Muffin itself is nothing more than a module that can be required within your web application. So when choosing a workflow when building a new site, you’re technically not limited to a certain toolset.

However, we only want this to be a great argument for choosing muffin when it comes to building an app for which there’s simply no other way than using a custom set of tools.

So when building a regular website, it’s strongly recommended to do this using our neat command line interface. Using npm, you only need to run a single command to install it on your local device.

But before doing so, please fix your npm permissions. This basically ensures that you don’t need to prepend sudo when globally installing things through npm. After you’re done, install the CLI:

npm install -g muffin

Awesome! Now can use our pre-made toolset to build websites using muffin.

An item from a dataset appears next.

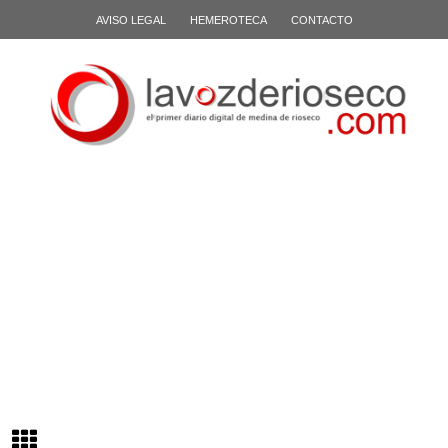
AVISO LEGAL
HEMEROTECA
CONTACTO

As an example, you can easily create a new site by running the following command:

muffin new

And boom, your new site is ready! Muffin not only generated the basic files for it, but it also inserted some sample data into your specified database. Isn’t that cool as hell? No more downloading .zip files, unzipping them and moving their contents around.

To learn more about creating new sites using our toolkit, read this.

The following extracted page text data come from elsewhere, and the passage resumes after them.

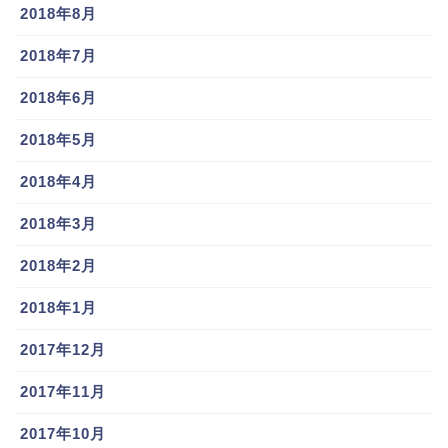
2018年8月
2018年7月
2018年6月
2018年5月
2018年4月
2018年3月
2018年2月
2018年1月
2017年12月
2017年11月
2017年10月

The CLI ships with Broccoli as its build tool. Based on our experience, it’s not just the fastest build tool out there, but it’s also very easy to configure.

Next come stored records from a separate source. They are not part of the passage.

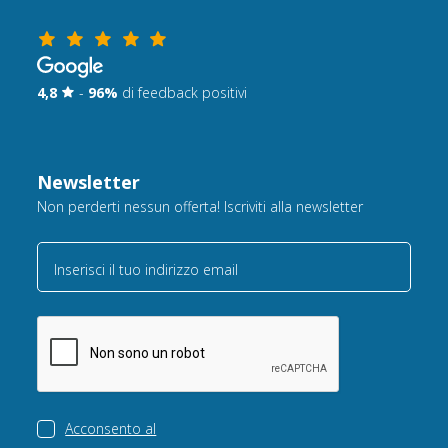
4,8
-
96%
di feedback positivi
Newsletter
Non perderti nessun offerta! Iscriviti alla newsletter
Inserisci il tuo indirizzo email
Acconsento al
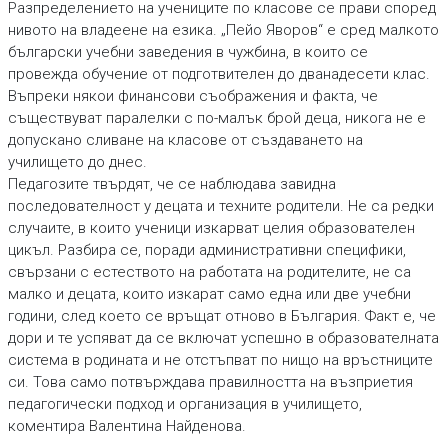
Разпределението на учениците по класове се прави според
нивото на владеене на езика. „Пейо Яворов“ е сред малкото
български учебни заведения в чужбина, в които се
провежда обучение от подготвителен до дванадесети клас.
Въпреки някои финансови съображения и факта, че
съществуват паралелки с по-малък брой деца, никога не е
допускано сливане на класове от създаването на
училището до днес.
Педагозите твърдят, че се наблюдава завидна
последователност у децата и техните родители. Не са редки
случаите, в които ученици изкарват целия образователен
цикъл. Разбира се, поради административни специфики,
свързани с естеството на работата на родителите, не са
малко и децата, които изкарат само една или две учебни
години, след което се връщат отново в България. Факт е, че
дори и те успяват да се включат успешно в образователната
система в родината и не отстъпват по нищо на връстниците
си. Това само потвърждава правилността на възприетия
педагогически подход и организация в училището,
коментира Валентина Найденова.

When generating a new site, each one contains a file called “brocfile.js” (it’s recommended to keep the first letter small, but an uppercase one will also work). Within said file, you can specify all kinds of plugins that Broccoli will be using to build your assets.

You can find a list of all available plugins here.

When running the muffin build or muffin serve -w command, the command line interface will read the file and execute whatever you’ve specified within it.